Le salarié, embauché en contrat à durée indéterminée en 2018, a été visé par une procédure collective emportant suppression de postes, après remise d'une lettre motivant la rupture par la sauvegarde de la compétitivité. La relation de travail a pris fin en novembre 2020. Le conseil de prud'hommes de Bayonne, le 9 novembre 2023, a jugé le licenciement fondé mais a retenu un manquement à l'ordre des licenciements, allouant des dommages-intérêts. L'employeur a interjeté appel. Le salarié et un syndicat ont formé des demandes incidentes, notamment sur la cause économique, le préjudice distinct et la réparation syndicale.
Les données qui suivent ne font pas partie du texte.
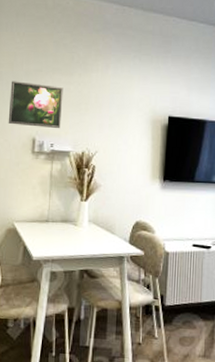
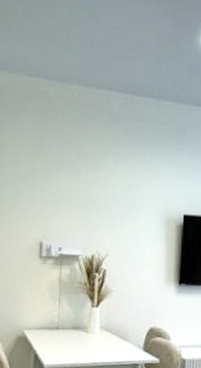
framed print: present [8,81,64,129] -> none [13,182,70,232]

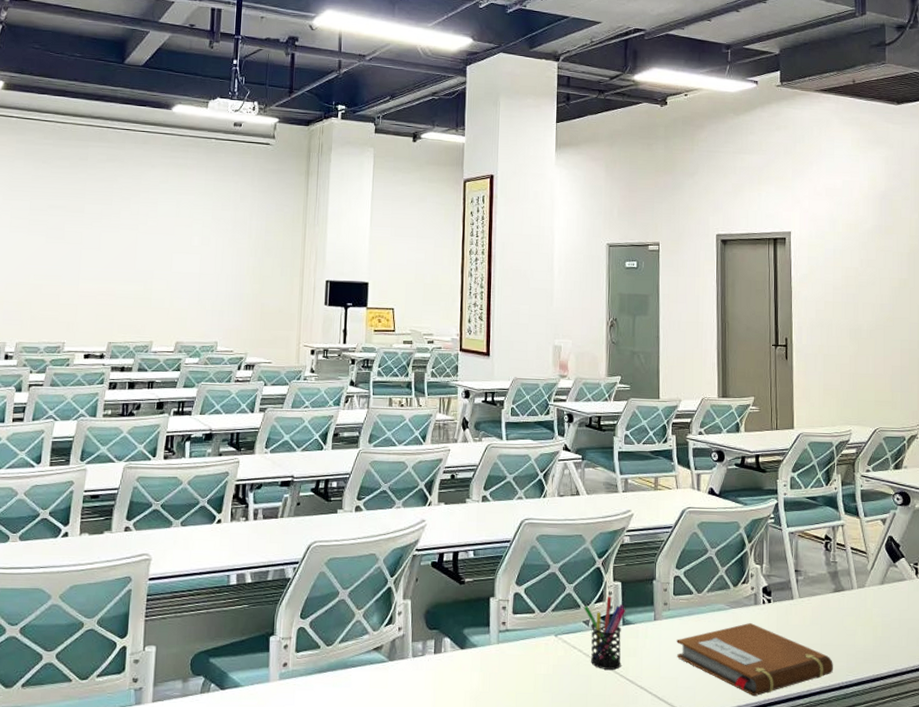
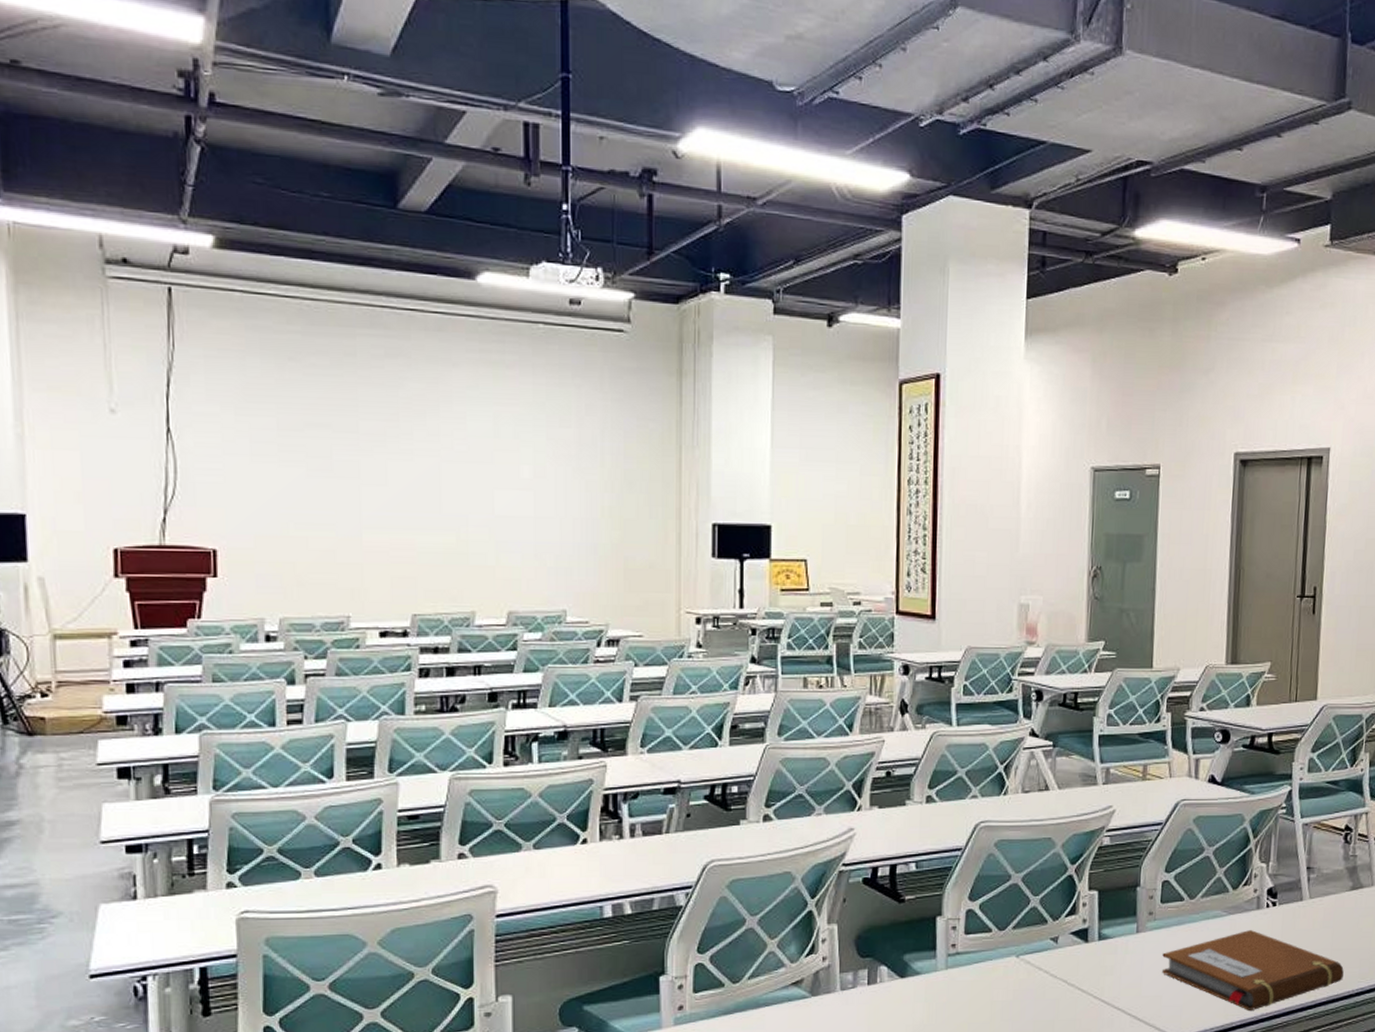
pen holder: present [584,596,626,670] -> none [1052,907,1103,991]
La cour, après avoir révoqué l'ordonnance de clôture pour assurer le contradictoire, retient l'existence d'une réorganisation nécessaire à la sauvegarde de la compétitivité, juge l'obligation de reclassement satisfaite, constate le non-respect de l'ordre des licenciements et ajuste l'indemnisation, tout en déclarant irrecevable l'action syndicale. La question centrale tient à la caractérisation d'un motif économique autonome fondé sur la compétitivité, à l'effectivité des recherches de reclassement, puis au contrôle probatoire et indemnitaire des critères d'ordre.